Le Liban connaît désormais une accalmie, confirmée lundi par le porte-parole du secrétaire général de l'ONU Antonio Guterres. Dimanche "a été le premier jour depuis la reprise des hostilités le 2 mars au Liban" où les Casques Bleus "n'ont pas détecté des tirs ou des interceptions", a affirmé Stéphane Dujarric, selon qui ce calme "s'est poursuivi ce (lundi) matin".

Le Premier ministre israélien Benjamin Netanyahu a toutefois prévenu lundi que les soldats déployés dans le sud du Liban "disposent d'une liberté d'action totale pour neutraliser toute menace directe ou potentielle à leur encontre ou à l'encontre des habitants du nord" d'Israël.

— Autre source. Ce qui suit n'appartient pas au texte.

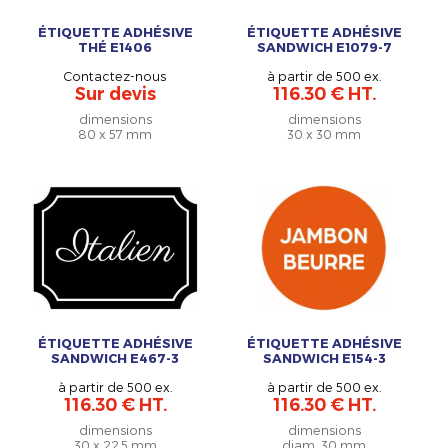
ÉTIQUETTE ADHÉSIVE
ÉTIQUETTE ADHÉSIVE
THÉ E1406
SANDWICH E1079-7
Contactez-nous
à partir de 500 ex.
Sur devis
116.30 € HT.
dimensions
dimensions
80 x 57 mm
30 x 30 mm
ÉTIQUETTE ADHÉSIVE
ÉTIQUETTE ADHÉSIVE
SANDWICH E467-3
SANDWICH E154-3
à partir de 500 ex.
à partir de 500 ex.
116.30 € HT.
116.30 € HT.
dimensions
dimensions
30 x 22,5 mm
diam. 30 mm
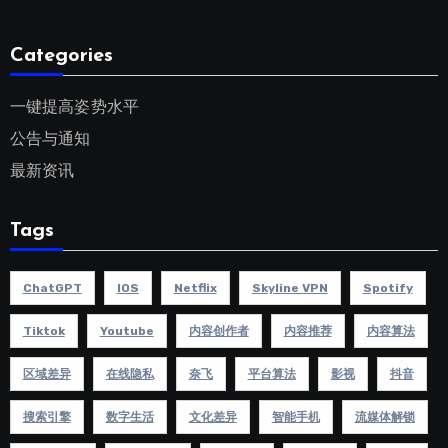
Categories
一键提高姿势水平
公告与通知
最新资讯
Tags
ChatGPT
IOS
Netflix
Skyline VPN
Spotify
Tiktok
Youtube
内容创作者
内容推荐
内容算法
区域差异
在线隐私
奈飞
平台算法
影视
抖音
搜索引擎
数字生活
文化差异
智能手机
流媒体解锁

"L'armée israélienne ne fait l'objet d'aucune restriction sur cette question", a ajouté M. Netanyahu, selon un communiqué de son bureau.

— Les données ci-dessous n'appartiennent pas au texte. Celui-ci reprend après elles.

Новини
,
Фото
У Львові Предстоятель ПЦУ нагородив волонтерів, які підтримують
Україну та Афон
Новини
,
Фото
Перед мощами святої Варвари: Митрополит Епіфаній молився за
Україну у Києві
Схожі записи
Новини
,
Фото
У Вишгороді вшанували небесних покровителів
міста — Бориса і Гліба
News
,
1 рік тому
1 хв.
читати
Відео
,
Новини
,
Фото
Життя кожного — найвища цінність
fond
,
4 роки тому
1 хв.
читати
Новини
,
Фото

L'entente pour créer une cellule de crise, qui n'inclut pas Israël, intervient à la veille de nouvelles discussions directes à Washington entre le Liban et Israël, qui n'entretiennent pas de relations diplomatiques.

Il s'agira de la cinquième session depuis le début de la guerre entre le Hezbollah et Israël le 2 mars.

Le mouvement chiite a attaqué Israël pour venger la mort le 28 février du guide suprême iranien Ali Khamenei, dans l'offensive américano-israélienne. Les frappes israéliennes de représailles ont fait plus de 4.000 morts.

Une trêve, théoriquement en vigueur depuis le 17 avril, n'a jamais été respectée.

"Nous négocions pour nous-mêmes, et n'acceptons pas qu'une autre partie négocie pour nous", a insisté Joseph Aoun lundi.

"Nous accueillons toute aide venant de tout pays pour mettre fin à la guerre (...) mais il y a une grande différence entre oeuvrer à nous aider et s'ingérer dans nos affaires internes", a-t-il rappelé, dans une allusion à l'Iran, qui a longtemps exercé une forte influence au Liban à travers le Hezbollah.

Beyrouth, qui s'est employé au cours des derniers mois à dissocier les dossiers libanais et iranien, pousse en faveur de la réussite des pourparlers de Washington, auxquels s'oppose le Hezbollah, afin de mettre fin à la guerre et de déterminer l'avenir des relations entre les deux pays.